Intérieur Art déco d’une voiture de l’Orient-Express avec boiseries et luminaires signés Lalique.

Train mythique parmi les mythes, l’Orient-Express continue de fasciner bien après son dernier voyage en 1977. Si la marque est jalousement protégée, son esprit, lui, s’est diffusé dans le monde entier. Aujourd’hui encore, plusieurs trains de luxe revendiquent son héritage et perpétuent l’art du voyage lent et raffiné.

Aux origines du mythe : George Nagelmackers

L’histoire de l’Orient-Express commence avec George Nagelmackers, industriel belge visionnaire. Séduit par les wagons-couchettes Pullman lors d’un voyage aux États-Unis, il fonde en 1872 la Compagnie Internationale des Wagons-Lits (CIWL). Son ambition : créer un train confortable et élégant capable de relier l’Europe d’un seul trait.

Le 4 octobre 1883, son rêve devient réalité.
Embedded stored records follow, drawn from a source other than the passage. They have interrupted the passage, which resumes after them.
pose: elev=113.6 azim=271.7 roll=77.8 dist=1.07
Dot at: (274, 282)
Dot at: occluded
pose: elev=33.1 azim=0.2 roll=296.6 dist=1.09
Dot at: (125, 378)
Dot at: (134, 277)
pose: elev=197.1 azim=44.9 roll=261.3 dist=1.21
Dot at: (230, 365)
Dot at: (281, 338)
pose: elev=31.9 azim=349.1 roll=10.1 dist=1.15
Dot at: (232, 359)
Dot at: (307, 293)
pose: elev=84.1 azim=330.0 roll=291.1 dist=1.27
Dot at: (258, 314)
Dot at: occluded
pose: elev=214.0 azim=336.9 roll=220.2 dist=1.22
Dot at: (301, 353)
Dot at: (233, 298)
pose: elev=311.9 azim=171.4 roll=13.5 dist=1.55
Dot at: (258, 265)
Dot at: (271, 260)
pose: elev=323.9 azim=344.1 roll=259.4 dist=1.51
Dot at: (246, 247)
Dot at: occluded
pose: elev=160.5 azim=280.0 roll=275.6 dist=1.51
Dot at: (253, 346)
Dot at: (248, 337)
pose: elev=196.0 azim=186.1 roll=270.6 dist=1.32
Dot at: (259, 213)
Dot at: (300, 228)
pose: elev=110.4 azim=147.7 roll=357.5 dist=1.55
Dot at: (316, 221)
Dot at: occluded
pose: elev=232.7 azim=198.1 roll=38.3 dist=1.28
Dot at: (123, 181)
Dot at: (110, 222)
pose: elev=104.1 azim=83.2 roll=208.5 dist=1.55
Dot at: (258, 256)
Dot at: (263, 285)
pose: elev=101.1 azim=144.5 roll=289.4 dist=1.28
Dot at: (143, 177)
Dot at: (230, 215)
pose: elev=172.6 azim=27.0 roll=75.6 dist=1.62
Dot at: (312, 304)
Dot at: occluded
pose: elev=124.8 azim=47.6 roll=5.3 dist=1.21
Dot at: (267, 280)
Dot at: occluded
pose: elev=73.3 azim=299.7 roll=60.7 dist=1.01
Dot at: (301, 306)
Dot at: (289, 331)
Le premier Orient-Express quitte la gare de l’Est à Paris en direction de Constantinople, à plus de 3 000 km. Le train traverse l’Allemagne, l’Autriche, la Hongrie, la Roumanie… Une révolution ferroviaire est en marche.

L’Orient-Express, un art de vivre sur rails

Très vite, le train s’impose comme une référence absolue du voyage de luxe. Dans les années 1920, les plus grands artistes contribuent à son esthétique Art déco. Le décorateur René Prou imagine boiseries sculptées, lampes en bronze poli et marqueteries raffinées. Le maître verrier René Lalique orne les cloisons de nymphes et de fleurs stylisées.

Cuir, acajou, laques profondes : l’Orient-Express devient un véritable palace roulant. Son aura s’amplifie encore avec le roman d’Agatha Christie Le Crime de l’Orient-Express (1932), qui contribue à forger sa légende.

Célébrités et têtes couronnées s’y pressent : Joséphine Baker, Marlène Dietrich, Lawrence d’Arabie… Le train incarne un art de vivre chic, glamour et mystérieux.

Le déclin d’un train mythique

Malgré son prestige, l’Orient-Express subit les bouleversements du XXᵉ siècle. Les contrôles douaniers interminables dans les pays de l’Est et l’essor de l’avion finissent par avoir raison de son attractivité. Le 20 mai 1977, le train effectue son dernier voyage entre Paris et Istanbul. Ses voitures sont vendues aux enchères.

La renaissance : Belmond et Accor relancent la légende

En 1982, la compagnie Belmond relance l’esprit du train avec le Venice Simplon-Orient-Express, qui relie Paris à Venise et propose chaque année un voyage exceptionnel jusqu’à Istanbul.

En 2022, nouveau rebondissement : la SNCF revend la marque Orient Express au groupe Accor. Le groupe hôtelier annonce alors un projet spectaculaire : remettre en service les treize voitures Art déco originelles, retrouvées près de la frontière biélorusse. Restaurées avec soin, elles circuleront à partir de 2025 sous le nom Nostalgie-Istanbul-Orient-Express.